What needs to be done.
From the discussion about Brave and the hosts file below, copy word for word the part that opens with the words containing "It resolves correctly" and closes with "my host file.".

Document section.
((
And please check if clearing/disabling browser cache changes anything (e.g. a hard reload can be done with shift+ctrl+r, cache can be cleared at brave://settings/clearBrowserData, developer tools also have a "disable cache" checkbox).

I only see pages load with a hosts entry to block their domain if they were previously loaded without the hosts entry. Otherwise they're inaccessible. And it seems the behavior is the same in Brave and Chromium, but different in Firefox.

rillian commented 5 months ago

@nprime496 Can you also share how you installed brave? Native packages? Snap or Flatpak? From brave.com or another source? I'm wondering if the packaging is hiding your /etc/hosts or otherwise affecting the resolver.

nprime496 commented 5 months ago

@nprime496 can you check if the domain names resolve correctly in brave://net-internals/dns#dns? There's also a button there to "clear resolver cache", which might be worth checking.

And please check if clearing/disabling browser cache changes anything (e.g. a hard reload can be done with shift+ctrl+r, cache can be cleared at brave://settings/clearBrowserData, developer tools also have a "disable cache" checkbox).

I only see pages load with a hosts entry to block their domain if they were previously loaded without the hosts entry. Otherwise they're inaccessible. And it seems the behavior is the same in Brave and Chromium, but different in Firefox.

It resolves correctly using brave://net-internals/dns#dns.

The output is : Resolved IP addresses of "twitter.com": ["0.0.0.0"].

Yet the site site is still accessible.

The hard reload using brave://settings/clearBrowserData is a too destructive solution for me and I don't want to do it every day, I am automating something with my host file.

@rillian for the installation, I do not recall, how can I check it ?
))
Supplied data.
((
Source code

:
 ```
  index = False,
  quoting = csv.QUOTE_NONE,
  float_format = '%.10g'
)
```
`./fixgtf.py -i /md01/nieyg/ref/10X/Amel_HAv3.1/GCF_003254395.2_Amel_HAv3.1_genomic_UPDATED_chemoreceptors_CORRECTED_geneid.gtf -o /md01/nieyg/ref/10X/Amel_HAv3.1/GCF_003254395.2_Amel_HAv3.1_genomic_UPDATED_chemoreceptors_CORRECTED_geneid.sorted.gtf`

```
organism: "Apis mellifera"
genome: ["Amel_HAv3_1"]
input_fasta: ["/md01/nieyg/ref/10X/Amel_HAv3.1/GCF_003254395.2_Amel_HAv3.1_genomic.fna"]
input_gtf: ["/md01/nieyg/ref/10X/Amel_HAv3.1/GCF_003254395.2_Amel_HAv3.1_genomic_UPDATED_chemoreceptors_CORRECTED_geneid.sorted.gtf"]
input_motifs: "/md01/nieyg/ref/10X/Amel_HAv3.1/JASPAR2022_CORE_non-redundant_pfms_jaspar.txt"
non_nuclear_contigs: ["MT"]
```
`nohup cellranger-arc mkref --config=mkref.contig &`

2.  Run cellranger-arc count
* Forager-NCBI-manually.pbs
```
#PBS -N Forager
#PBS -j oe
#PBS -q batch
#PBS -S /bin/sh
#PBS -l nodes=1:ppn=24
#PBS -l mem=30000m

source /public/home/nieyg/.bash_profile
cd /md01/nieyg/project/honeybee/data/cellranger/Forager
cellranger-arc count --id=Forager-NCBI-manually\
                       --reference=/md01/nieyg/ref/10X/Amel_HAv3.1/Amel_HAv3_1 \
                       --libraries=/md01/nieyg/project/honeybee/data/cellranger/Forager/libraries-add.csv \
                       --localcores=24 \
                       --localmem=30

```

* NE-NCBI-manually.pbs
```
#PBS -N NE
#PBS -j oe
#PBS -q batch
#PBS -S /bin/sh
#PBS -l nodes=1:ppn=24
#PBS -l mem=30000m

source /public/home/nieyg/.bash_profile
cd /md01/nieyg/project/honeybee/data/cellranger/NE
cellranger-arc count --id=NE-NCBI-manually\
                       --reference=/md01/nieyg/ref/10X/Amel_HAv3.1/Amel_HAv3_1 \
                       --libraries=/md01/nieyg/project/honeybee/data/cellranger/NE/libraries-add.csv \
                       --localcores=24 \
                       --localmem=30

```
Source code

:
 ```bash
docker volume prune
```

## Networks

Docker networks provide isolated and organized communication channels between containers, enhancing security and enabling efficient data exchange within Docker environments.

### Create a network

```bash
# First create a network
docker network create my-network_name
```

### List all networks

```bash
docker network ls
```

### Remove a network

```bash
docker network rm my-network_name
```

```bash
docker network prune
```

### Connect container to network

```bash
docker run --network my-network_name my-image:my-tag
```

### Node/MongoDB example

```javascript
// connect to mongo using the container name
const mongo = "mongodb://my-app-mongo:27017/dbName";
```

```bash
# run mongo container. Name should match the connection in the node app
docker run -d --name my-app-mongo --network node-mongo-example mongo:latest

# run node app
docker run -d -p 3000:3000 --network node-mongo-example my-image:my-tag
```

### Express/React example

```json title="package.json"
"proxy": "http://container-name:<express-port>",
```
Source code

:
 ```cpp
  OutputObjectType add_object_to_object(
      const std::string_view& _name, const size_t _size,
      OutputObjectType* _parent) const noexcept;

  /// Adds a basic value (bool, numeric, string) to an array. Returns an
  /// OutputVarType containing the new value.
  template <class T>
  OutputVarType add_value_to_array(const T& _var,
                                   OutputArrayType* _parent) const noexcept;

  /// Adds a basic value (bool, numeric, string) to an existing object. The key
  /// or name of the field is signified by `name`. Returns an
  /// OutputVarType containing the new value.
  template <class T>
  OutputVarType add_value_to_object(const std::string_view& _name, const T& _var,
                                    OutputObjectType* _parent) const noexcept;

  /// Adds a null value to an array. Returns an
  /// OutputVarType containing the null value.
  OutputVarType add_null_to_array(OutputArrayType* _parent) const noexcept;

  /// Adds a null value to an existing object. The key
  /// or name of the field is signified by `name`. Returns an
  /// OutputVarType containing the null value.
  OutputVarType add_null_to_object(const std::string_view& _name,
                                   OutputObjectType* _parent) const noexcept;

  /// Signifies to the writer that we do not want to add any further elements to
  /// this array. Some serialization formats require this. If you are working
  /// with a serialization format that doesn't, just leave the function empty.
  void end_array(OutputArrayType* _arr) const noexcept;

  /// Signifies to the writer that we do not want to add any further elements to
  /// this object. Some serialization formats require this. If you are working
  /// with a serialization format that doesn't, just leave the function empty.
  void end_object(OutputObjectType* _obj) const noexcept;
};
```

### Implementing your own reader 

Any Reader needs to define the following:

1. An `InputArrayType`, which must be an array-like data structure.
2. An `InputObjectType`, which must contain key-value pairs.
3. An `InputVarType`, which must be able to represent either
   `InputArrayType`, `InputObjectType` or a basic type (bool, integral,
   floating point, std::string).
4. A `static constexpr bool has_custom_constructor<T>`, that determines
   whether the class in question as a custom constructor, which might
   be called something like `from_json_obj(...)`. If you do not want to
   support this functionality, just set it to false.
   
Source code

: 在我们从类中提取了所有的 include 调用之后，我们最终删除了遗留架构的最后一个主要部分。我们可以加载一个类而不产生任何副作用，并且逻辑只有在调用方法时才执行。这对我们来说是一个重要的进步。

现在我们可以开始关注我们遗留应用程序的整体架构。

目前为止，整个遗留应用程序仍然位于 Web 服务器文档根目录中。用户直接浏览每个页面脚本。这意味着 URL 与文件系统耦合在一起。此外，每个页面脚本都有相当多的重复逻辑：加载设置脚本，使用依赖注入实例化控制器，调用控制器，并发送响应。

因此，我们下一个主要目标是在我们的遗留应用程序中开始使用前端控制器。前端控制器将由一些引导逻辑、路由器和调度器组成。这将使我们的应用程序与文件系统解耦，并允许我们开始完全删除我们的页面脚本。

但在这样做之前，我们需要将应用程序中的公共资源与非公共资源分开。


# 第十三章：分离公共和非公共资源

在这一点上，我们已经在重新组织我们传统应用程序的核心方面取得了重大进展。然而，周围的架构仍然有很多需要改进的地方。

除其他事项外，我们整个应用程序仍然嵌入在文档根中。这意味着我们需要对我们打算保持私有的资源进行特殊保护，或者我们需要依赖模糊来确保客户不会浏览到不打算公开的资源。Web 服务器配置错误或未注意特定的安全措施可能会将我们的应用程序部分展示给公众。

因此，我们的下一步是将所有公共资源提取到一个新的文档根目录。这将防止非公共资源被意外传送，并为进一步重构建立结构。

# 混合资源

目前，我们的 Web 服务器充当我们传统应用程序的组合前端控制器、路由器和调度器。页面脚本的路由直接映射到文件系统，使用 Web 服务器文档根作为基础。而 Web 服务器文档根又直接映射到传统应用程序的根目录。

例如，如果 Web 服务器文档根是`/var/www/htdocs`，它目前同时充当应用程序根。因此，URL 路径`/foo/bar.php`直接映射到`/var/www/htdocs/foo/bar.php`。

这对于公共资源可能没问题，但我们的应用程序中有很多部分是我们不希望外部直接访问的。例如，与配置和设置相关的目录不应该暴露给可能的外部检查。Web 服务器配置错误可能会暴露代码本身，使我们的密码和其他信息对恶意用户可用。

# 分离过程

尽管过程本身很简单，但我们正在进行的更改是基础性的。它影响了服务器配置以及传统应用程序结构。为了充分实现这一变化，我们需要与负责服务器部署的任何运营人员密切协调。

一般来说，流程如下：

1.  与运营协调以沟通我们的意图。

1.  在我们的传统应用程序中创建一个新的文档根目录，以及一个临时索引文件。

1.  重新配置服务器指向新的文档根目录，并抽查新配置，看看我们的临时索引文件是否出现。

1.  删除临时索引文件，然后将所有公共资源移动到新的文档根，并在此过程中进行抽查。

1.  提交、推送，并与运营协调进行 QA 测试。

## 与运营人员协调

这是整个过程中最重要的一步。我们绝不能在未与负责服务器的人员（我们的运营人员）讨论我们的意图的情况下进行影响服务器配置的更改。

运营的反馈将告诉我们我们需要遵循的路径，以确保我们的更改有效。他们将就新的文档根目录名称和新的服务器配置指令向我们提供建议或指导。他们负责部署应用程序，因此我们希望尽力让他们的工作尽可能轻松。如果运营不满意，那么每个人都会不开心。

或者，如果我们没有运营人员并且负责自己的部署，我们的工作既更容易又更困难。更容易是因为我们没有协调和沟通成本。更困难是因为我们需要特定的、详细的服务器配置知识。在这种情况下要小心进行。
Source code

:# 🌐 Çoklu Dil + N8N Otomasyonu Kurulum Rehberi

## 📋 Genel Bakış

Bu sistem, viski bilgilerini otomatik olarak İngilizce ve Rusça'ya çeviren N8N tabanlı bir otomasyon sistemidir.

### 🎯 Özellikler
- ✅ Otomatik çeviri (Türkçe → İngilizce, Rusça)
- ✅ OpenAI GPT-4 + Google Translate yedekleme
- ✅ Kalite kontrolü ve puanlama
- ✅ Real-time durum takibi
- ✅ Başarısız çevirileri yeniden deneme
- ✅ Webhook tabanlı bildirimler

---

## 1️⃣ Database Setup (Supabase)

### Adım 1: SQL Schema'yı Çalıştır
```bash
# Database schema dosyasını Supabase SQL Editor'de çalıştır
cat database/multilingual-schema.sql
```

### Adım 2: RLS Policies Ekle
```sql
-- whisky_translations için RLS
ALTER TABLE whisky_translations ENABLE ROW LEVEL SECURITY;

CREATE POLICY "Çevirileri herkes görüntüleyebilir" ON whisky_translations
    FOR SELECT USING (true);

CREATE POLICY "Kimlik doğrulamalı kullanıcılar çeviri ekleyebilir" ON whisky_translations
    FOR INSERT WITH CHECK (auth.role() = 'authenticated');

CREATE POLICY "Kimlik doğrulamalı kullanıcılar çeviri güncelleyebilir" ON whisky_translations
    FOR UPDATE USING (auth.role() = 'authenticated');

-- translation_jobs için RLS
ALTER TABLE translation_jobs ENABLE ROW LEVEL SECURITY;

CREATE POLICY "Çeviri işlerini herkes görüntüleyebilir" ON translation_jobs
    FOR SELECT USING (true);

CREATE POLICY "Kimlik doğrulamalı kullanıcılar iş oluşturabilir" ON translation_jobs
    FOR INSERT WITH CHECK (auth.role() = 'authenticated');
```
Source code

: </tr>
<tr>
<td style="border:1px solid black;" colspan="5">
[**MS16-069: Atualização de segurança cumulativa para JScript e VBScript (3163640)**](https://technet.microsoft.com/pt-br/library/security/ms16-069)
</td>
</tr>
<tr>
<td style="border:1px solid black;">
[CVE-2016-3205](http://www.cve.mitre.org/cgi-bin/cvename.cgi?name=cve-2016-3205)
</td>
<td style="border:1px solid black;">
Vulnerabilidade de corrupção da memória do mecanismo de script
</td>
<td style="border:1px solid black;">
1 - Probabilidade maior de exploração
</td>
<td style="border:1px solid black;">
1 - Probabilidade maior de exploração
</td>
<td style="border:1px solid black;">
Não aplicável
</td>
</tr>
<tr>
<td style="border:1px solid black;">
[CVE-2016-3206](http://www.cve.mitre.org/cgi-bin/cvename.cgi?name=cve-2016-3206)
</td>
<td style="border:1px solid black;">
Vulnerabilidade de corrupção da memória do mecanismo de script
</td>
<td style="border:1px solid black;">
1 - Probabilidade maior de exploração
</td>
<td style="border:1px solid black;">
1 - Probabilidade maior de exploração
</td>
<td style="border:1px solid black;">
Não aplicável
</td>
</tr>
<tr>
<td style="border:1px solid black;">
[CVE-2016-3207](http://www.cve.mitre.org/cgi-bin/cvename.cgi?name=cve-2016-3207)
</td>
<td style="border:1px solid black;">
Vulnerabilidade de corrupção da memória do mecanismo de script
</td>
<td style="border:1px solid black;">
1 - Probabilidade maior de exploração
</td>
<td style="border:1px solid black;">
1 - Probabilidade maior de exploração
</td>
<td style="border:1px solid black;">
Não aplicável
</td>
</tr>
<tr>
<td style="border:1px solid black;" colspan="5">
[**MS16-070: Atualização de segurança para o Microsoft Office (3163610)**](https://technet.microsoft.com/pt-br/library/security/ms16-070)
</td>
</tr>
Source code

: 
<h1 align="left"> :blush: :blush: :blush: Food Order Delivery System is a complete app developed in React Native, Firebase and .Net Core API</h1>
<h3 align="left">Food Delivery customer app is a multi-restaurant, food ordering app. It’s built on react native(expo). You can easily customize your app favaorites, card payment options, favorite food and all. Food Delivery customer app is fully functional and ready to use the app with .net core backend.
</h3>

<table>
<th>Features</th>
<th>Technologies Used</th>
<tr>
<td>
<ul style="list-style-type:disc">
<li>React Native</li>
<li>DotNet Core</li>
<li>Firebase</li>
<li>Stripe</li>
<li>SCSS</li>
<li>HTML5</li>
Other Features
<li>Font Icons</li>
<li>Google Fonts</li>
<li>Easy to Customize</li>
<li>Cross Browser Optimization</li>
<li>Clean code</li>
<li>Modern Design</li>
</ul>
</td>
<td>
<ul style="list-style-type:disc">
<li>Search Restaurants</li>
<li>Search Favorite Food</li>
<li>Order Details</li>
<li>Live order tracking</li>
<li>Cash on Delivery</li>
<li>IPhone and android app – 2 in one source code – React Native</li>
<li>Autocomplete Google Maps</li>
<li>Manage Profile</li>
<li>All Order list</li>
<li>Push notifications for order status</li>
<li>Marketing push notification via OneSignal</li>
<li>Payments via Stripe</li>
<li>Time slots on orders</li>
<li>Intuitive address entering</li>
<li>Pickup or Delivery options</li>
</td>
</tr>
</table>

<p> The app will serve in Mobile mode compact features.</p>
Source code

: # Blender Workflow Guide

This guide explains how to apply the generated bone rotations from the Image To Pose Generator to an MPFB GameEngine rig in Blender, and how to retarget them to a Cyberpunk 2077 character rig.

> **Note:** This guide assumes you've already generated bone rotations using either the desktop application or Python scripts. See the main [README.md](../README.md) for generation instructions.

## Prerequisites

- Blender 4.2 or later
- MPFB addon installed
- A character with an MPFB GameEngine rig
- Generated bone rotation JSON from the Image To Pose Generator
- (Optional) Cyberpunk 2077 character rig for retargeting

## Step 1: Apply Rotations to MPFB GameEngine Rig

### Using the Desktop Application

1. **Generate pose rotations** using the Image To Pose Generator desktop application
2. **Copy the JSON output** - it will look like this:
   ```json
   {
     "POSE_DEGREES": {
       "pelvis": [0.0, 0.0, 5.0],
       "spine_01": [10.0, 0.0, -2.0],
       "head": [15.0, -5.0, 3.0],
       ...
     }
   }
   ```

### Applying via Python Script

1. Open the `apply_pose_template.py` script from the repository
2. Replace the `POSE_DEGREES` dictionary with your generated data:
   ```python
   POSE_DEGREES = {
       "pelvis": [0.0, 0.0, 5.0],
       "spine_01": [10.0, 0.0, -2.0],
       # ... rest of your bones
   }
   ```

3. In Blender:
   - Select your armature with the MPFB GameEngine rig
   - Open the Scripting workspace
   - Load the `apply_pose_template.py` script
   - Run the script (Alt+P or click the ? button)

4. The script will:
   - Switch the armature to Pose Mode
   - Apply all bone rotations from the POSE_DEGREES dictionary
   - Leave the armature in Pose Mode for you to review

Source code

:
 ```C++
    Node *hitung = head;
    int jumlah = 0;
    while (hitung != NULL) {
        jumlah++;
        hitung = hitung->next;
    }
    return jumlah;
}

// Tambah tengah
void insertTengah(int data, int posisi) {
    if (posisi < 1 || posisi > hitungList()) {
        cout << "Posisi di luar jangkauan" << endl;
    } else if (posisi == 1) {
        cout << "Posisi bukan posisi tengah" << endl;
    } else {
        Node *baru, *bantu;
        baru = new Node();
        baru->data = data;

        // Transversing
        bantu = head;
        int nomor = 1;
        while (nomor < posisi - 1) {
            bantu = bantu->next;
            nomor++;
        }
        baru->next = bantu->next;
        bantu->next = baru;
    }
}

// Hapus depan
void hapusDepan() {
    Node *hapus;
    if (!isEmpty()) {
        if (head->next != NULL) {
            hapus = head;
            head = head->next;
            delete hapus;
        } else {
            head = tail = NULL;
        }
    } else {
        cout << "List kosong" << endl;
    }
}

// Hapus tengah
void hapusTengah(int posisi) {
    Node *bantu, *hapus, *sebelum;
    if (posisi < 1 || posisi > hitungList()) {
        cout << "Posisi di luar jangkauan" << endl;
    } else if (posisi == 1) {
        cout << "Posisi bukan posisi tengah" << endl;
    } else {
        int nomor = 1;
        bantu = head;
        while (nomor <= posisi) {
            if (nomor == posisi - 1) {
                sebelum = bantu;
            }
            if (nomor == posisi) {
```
))
Result of the task.
It resolves correctly using brave://net-internals/dns#dns.

The output is : Resolved IP addresses of "twitter.com": ["0.0.0.0"].

Yet the site site is still accessible.

The hard reload using brave://settings/clearBrowserData is a too destructive solution for me and I don't want to do it every day, I am automating something with my host file.